TASK PROMPT:
Pull out every line in the rows below that contains the word "Cloud".

RECORDS FOR THE TASK:
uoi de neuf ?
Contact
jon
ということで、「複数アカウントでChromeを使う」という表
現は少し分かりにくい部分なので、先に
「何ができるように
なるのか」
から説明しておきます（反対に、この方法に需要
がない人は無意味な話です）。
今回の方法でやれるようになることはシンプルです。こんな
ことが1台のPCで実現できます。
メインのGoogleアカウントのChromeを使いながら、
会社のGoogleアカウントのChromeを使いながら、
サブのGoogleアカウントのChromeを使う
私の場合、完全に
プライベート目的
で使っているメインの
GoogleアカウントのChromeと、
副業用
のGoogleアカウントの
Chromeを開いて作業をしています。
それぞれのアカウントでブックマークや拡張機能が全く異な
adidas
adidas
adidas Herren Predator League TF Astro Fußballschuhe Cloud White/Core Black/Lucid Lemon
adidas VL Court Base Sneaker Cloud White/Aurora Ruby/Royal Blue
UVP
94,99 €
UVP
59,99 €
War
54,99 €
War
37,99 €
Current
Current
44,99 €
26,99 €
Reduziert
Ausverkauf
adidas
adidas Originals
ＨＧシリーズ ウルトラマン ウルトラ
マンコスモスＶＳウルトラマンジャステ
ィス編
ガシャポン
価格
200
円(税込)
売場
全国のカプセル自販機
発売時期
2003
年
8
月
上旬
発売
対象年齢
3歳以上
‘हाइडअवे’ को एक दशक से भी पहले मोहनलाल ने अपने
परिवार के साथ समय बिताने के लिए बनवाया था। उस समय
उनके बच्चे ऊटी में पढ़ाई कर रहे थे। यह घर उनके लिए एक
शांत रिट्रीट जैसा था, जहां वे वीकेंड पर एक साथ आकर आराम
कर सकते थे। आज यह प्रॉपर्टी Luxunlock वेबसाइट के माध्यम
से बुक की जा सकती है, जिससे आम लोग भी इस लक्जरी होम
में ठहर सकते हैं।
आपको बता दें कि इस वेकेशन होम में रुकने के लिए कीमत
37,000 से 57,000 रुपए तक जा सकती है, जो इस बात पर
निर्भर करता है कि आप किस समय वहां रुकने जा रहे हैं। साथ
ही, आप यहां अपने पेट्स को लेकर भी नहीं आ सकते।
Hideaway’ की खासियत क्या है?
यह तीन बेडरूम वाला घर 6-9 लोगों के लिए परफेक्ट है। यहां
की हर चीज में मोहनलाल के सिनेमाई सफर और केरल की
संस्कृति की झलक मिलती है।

FINISHED TASK:
adidas Herren Predator League TF Astro Fußballschuhe Cloud White/Core Black/Lucid Lemon
adidas VL Court Base Sneaker Cloud White/Aurora Ruby/Royal Blue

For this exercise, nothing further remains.